How Future Electricity Markets Can Provide Efficient Signals Such That Meeting Electricity Demand with All Zero-Emitting Clean Energy Resources Leads to a Reliable and Affordable System

How Future Electricity Markets Can Provide Efficient Signals Such That Meeting Electricity Demand with All Zero-Emitting Clean Energy Resources Leads to a Reliable and Affordable System

The Energy Systems Integration Group (ESIG) has released a new report, Electricity Market Visions to Support a Reliable and Affordable Electric Grid Under Electricity Decarbonization, describing how organized electricity markets can play a key role in achieving a future clean electricity system that maintains the goals of affordability and reliability while fostering further innovation.

An ESIG task force undertook a collaborative effort to describe a coherent vision of how a future electricity market can provide efficient signals such that meeting electricity demand with all zero-emitting clean energy resources leads to a reliable and affordable system that is fair and equitable. This report presents a collective vision regarding particular goals and core fundamentals and highlights areas still under active debate. Task force participants included experts from independent system operators and regional transmission organizations, market participants, expert practitioners, and other key stakeholder groups.

Debra Lew, executive director of ESIG, said that “there is some debate today about the suitability of organized electricity markets to manage the evolving grid. The ESIG task force finds that organized electricity markets can indeed play a key role in achieving an affordable, reliable, and clean grid.”

The group focused on four key principles for what a market needs to do today and in the future: (1) to enable innovation such that market designs show the right signals to improve upon the existing technology when cost-effective, (2) to incentivize investment decisions when needed to meet reliability needs and maximize efficiency, (3) to allow for hedging from suppliers and consumers when uncertainty or variability can increase risk, and (4) to provide an incentive for the existing market participants to operate in a way to maximize efficiency and to contribute to reliability.

“This vision report shows that much of the current market design may still be valid,” said Erik Ela, a lead writer on the report and ESIG’s director of system operation and electricity markets, “and the parts that may require some updating would do well to work from consensus building, shared knowledge from market operators around the world, and critical thinking, with a focus on ensuring that the markets are enabling innovation.”

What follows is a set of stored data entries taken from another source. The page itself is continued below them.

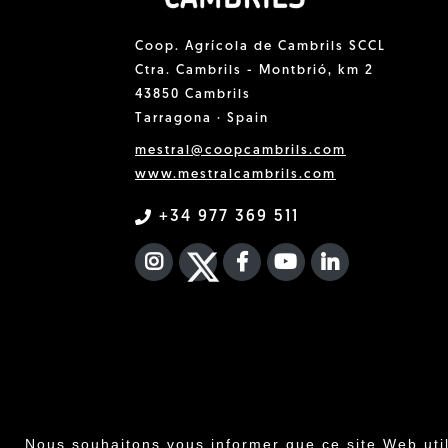
Coop. Agrícola de Cambrils SCCL
Ctra. Cambrils - Montbrió, km 2
43850 Cambrils
Tarragona · Spain
mestral@coopcambrils.com
www.mestralcambrils.com
+34 977 369 511
INSTAGRAM
TWITTER
FACEBOOK F
YOUTUBE
FA LINKEDIN
Nous souhaitons vous informer que ce site Web uti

The market design vision draws from views on different aspects of price formation, market participation by responsive demand, operational reliability, resource adequacy, transmission and other infrastructure, and clean energy incentives. The task force recognizes that different regions may see different clean electricity scenarios at different times and thus may introduce market design and policy at different points. Global collaboration will be critical for understanding impacts and collaborating on future concepts that can support the evolution toward 100% clean electricity. ESIG is a nonprofit organization that marshals the expertise of the electricity industry’s technical community to support grid transformation and energy systems integration and operation.